Accordingly, the court was asked: (1) by the trustees of the trust, supported by the individual beneficiaries, to substitute the bank for a new professional executor pursuant to s50 of the Administration of Justice Act 1985; (2) by the bank (a) to determine whether a proposed scheme designed to assess and quickly and inexpensively resolve the personal injury claims intimated against the estate (the scheme) was a suitable proposal in the circumstances and (b) to ratify various expenses incurred by the bank in administrating the estate, including substantial legal expenses incurred in responding to the personal injury claims intimated.
The scheme provided for a set time-scale and procedure for the bank to consider whether to accept or reject any claim notified to the estate within 12 months from the date of the scheme’s advertisement, after which the estate would be distributed. It did not oblige anyone to settle a claim, but rather tried to achieve as much clarity as possible, as quickly as possible and at the least expense possible so as to enable the bank to make an application with good prospects of success for the court’s approval of payments to be made from the estate.
Dismissing the trust’s application to remove the bank as executor, approving the scheme and granting validation of the expenses sought by the bank –
- 1) It was lawful and reasonable, and in line with the judicial indication given to the bank at a previous hearing (reported at  EWHC 770 (Ch)), that the bank assessed it should enter into the scheme in the complex and unusual situation which confronted the estate. The scheme itself was consistent with the proper administration of the estate: it was a sensible and pragmatic attempt at achieving a fair balance between scrutiny of the claims made, while minimising the costs of this exercise and seeking to maximise the distributable estate.

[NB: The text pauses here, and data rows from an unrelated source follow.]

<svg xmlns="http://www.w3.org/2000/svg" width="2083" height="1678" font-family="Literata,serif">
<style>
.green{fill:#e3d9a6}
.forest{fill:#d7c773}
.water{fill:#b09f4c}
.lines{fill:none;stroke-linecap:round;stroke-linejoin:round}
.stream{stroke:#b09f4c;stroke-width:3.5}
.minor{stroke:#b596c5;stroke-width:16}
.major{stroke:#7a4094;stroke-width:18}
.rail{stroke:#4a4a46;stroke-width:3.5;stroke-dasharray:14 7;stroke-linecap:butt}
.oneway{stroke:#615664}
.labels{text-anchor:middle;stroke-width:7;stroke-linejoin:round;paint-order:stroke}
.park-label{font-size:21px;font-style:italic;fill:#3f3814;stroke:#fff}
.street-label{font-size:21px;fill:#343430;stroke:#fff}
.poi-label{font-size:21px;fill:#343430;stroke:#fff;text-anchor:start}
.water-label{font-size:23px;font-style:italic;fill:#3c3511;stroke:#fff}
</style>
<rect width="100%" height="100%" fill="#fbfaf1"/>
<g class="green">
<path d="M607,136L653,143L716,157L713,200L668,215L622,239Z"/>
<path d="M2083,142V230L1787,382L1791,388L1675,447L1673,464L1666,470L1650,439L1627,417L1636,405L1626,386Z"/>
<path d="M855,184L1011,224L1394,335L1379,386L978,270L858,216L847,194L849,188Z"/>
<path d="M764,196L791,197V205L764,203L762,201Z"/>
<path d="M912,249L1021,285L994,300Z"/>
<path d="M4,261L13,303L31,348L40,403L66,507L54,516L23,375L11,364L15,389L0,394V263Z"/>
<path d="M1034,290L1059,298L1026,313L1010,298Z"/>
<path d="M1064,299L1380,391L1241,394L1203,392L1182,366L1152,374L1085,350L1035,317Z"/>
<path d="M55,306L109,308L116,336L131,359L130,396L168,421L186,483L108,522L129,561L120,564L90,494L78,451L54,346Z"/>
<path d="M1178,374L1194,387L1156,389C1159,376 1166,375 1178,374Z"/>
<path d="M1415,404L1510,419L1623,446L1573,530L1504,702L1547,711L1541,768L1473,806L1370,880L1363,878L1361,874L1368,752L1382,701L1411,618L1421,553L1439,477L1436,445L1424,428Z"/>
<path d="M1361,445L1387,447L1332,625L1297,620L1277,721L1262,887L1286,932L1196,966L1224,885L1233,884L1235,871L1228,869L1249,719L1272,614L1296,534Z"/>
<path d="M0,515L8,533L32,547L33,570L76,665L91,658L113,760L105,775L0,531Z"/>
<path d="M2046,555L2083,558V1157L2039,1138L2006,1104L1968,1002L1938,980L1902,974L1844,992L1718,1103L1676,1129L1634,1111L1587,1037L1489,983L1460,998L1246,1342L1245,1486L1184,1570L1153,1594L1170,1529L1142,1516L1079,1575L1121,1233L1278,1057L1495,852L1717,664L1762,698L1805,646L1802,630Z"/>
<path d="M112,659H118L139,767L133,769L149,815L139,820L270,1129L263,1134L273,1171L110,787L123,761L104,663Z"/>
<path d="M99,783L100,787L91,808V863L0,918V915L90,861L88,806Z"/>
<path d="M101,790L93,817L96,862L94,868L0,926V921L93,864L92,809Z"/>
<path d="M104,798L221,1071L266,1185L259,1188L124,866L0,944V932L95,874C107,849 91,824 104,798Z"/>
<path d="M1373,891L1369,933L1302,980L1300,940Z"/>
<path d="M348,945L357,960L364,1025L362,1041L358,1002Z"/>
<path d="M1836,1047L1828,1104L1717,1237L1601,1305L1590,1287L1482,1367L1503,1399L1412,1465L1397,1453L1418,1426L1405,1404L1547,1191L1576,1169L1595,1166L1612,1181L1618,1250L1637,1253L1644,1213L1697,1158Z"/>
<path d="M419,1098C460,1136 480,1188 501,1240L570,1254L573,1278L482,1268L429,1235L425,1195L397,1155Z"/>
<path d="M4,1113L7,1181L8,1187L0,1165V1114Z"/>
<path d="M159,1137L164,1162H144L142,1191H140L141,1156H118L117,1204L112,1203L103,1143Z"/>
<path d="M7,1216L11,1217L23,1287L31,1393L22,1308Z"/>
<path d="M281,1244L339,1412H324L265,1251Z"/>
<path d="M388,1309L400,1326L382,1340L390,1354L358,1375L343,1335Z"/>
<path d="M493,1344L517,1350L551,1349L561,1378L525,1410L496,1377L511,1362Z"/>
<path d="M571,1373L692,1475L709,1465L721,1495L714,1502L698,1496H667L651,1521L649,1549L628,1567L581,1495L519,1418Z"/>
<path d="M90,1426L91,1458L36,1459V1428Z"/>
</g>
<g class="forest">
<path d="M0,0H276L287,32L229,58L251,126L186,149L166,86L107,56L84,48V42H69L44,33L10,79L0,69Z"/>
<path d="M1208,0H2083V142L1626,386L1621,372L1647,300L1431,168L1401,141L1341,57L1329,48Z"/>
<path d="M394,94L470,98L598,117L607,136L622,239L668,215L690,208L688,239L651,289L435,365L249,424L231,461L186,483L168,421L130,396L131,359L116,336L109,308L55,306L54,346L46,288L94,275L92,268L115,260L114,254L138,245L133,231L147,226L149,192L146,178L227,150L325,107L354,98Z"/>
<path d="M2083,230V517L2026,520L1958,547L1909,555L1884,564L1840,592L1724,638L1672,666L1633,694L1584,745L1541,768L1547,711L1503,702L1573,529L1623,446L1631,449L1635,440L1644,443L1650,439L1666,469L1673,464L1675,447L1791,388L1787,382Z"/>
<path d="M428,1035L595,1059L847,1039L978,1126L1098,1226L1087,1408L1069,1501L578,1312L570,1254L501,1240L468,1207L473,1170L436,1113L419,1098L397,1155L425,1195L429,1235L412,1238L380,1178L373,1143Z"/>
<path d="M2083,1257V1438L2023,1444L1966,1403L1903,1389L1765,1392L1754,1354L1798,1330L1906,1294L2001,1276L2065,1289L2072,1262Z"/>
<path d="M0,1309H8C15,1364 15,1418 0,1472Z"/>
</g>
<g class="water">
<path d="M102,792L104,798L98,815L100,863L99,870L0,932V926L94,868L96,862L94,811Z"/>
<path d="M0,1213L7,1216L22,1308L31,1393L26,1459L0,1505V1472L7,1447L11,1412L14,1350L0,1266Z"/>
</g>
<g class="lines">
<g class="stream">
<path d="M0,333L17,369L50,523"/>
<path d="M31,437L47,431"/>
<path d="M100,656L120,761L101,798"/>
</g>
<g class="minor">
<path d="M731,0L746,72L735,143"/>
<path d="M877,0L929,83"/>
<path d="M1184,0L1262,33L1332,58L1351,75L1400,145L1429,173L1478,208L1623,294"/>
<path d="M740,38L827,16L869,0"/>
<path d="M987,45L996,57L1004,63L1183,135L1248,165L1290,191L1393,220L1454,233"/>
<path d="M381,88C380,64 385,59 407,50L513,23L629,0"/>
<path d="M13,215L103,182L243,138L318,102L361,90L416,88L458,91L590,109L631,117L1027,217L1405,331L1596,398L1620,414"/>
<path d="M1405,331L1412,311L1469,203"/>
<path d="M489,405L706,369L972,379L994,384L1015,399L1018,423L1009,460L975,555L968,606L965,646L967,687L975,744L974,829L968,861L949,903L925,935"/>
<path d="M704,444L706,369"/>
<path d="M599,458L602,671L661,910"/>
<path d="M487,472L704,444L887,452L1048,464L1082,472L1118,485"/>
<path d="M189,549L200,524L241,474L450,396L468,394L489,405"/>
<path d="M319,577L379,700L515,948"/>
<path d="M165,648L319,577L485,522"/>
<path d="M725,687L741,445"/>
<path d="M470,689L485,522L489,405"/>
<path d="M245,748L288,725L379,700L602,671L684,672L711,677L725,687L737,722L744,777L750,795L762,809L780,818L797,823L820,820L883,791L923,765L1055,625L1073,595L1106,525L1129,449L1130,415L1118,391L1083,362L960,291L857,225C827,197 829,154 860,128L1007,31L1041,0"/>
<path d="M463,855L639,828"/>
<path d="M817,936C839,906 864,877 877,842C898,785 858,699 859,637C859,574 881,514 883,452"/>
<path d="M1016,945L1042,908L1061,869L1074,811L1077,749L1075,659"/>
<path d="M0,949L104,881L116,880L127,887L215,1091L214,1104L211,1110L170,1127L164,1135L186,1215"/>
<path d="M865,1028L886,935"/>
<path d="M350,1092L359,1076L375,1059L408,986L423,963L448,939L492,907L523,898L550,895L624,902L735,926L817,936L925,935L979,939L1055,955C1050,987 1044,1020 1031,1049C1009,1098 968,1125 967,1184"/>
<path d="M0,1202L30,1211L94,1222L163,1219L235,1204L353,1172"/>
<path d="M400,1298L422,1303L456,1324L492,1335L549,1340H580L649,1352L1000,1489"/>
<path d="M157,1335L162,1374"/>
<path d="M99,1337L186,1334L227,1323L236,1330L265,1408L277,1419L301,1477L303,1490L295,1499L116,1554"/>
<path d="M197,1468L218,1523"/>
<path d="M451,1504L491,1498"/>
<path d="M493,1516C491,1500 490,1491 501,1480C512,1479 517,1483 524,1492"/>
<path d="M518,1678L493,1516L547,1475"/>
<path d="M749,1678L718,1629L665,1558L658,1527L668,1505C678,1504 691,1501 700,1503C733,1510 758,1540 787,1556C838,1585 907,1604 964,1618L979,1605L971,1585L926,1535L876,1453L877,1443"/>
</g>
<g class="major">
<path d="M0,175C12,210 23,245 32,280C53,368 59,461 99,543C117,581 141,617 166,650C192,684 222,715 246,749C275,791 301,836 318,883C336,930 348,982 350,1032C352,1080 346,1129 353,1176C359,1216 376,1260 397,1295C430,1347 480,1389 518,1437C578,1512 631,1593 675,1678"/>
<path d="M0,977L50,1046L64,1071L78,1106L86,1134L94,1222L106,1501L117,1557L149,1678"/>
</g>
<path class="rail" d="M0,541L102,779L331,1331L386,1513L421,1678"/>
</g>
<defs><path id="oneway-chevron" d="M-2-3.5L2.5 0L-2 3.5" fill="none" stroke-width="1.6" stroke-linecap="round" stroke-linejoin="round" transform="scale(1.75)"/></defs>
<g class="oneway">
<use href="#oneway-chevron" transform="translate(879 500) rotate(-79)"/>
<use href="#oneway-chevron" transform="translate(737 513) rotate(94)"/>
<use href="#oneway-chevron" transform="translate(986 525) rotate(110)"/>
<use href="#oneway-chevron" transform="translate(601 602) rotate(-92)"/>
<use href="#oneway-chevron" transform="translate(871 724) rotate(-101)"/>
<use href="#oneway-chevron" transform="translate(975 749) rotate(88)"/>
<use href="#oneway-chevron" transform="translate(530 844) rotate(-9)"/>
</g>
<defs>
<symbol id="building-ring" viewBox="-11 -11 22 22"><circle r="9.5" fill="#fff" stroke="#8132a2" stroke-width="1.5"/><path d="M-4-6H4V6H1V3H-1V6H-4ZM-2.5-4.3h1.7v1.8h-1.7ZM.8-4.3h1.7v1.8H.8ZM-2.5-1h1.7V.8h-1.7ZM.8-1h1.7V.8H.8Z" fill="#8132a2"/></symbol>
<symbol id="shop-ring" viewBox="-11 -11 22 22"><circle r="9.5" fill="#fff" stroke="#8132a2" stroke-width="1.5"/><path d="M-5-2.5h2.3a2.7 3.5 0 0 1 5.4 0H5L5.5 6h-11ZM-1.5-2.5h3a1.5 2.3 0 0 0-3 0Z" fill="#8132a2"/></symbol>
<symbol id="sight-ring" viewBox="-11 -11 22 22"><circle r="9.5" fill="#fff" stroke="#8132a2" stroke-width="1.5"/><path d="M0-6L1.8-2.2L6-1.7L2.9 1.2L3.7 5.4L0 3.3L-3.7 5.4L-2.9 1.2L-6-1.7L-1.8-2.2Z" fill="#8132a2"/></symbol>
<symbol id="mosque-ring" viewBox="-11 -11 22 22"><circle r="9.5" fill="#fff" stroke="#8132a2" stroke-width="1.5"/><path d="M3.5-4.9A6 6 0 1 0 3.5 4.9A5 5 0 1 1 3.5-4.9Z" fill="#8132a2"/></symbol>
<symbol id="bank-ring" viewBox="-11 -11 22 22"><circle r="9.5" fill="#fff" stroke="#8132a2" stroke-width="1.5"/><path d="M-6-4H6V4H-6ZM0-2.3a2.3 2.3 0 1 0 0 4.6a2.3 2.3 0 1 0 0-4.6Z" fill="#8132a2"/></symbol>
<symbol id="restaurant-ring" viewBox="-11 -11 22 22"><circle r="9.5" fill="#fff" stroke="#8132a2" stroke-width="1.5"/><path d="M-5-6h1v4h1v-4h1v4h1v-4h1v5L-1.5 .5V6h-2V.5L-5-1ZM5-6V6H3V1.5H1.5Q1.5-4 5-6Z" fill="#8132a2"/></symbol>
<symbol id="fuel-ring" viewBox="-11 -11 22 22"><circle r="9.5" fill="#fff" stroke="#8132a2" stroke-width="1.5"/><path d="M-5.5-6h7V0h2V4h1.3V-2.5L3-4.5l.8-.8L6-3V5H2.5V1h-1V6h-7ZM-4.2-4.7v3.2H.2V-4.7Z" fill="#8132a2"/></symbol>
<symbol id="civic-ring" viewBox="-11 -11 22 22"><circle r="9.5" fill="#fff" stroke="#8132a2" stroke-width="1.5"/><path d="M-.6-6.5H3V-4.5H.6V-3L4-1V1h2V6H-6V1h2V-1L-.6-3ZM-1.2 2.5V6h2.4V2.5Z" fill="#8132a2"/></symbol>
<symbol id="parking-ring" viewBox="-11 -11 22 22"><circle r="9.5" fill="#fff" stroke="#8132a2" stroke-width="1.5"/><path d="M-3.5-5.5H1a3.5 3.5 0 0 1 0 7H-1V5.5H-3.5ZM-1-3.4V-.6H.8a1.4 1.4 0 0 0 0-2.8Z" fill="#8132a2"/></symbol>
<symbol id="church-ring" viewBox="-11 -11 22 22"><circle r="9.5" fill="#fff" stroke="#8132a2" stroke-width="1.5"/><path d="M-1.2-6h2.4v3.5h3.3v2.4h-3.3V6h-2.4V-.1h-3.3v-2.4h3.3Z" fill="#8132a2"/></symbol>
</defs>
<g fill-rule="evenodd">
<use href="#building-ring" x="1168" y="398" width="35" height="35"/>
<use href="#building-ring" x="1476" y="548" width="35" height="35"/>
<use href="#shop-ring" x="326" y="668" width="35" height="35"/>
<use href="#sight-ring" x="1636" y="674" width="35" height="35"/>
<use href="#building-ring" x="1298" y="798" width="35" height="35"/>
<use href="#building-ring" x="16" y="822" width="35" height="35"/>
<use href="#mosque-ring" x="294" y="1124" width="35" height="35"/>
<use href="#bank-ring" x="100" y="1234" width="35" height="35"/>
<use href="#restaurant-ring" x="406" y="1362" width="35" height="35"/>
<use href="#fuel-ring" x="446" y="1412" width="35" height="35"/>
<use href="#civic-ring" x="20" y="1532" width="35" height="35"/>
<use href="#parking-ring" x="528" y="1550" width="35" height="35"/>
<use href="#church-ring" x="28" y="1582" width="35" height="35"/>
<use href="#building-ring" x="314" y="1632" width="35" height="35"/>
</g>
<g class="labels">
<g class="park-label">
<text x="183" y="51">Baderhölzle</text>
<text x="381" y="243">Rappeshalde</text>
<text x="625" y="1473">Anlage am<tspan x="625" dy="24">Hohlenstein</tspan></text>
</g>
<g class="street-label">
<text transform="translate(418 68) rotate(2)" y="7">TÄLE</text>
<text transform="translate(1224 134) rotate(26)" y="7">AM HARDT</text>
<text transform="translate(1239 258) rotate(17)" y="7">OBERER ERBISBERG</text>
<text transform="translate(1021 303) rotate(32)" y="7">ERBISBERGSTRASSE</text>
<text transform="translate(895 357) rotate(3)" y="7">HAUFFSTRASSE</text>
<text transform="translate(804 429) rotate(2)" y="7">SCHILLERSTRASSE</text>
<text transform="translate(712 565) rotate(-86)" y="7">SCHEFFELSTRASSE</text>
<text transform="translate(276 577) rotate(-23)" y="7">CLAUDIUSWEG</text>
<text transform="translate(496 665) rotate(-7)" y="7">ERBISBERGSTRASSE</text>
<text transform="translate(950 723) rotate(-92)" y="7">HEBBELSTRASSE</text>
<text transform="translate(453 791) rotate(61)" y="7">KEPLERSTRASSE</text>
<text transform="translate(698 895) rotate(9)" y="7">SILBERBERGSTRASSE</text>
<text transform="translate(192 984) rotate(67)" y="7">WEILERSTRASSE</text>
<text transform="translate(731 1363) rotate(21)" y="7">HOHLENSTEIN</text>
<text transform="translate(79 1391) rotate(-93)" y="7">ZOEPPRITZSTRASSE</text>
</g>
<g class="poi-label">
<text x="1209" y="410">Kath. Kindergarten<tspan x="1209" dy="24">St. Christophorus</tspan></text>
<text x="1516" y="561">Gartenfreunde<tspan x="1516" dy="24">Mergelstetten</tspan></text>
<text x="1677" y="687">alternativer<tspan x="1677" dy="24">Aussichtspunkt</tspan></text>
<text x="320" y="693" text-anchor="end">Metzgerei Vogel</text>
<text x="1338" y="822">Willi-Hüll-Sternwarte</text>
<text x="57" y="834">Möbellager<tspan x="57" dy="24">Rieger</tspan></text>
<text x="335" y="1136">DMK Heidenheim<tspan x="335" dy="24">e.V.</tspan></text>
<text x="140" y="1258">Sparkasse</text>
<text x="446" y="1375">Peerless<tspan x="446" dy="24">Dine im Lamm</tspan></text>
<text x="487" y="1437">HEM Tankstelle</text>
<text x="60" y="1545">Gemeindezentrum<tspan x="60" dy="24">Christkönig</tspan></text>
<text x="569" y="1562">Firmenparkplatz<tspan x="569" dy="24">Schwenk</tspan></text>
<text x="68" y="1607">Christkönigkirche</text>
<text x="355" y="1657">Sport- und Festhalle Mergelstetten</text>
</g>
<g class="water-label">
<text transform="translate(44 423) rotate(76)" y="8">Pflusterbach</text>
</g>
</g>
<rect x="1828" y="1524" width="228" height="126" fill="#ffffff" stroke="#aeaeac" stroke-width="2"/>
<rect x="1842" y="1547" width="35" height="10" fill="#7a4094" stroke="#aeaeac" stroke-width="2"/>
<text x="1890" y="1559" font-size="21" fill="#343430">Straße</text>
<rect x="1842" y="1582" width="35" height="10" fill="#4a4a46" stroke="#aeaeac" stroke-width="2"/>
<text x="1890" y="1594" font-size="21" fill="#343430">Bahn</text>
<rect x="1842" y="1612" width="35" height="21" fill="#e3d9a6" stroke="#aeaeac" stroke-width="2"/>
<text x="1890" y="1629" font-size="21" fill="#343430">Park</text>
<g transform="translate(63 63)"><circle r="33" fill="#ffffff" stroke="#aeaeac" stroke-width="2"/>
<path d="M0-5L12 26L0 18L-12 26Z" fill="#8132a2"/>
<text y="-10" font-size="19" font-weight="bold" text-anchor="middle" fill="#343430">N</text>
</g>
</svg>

- 2) It would not have been appropriate for the court to have removed the bank as executor unless there was a real risk that it would not act fairly and conscientiously in that office or if the bank could not have be expected to continue to carry out the administration in an effective and proper manner. The trust and the individual beneficiaries failed to show that, in negotiating the scheme and in asking the court for approval to implement it, the bank had acted or would act in any way unreasonably or without fair and proper regard to the interests which ought to be taken into account in deciding how the estate should be administered. The fact that the bank was a neutral and impartial executor of good repute, that it was willing to act without charge, its track record in effectively negotiating with the personal injury claimants and third party defendants and the continued need for cooperation between these parties were strong indicators that the bank had and would continue to act appropriately. Moreover, friction between the bank and the trust and/or the individual beneficiaries was not on its own a sufficient reason for the bank’s replacement, particularly as no cooperation between these parties was necessary to operate the scheme or duly administer the estate.
- 3) It was appropriate to allow the expenses incurred in the ordinary course of the estate’s administration and to make a validation order for the purposes of the insolvency regime in relation to the legal expenses involved in dealing with intimated personal injury claims, disputes arising during the estate’s administration and with the scheme’s negotiation.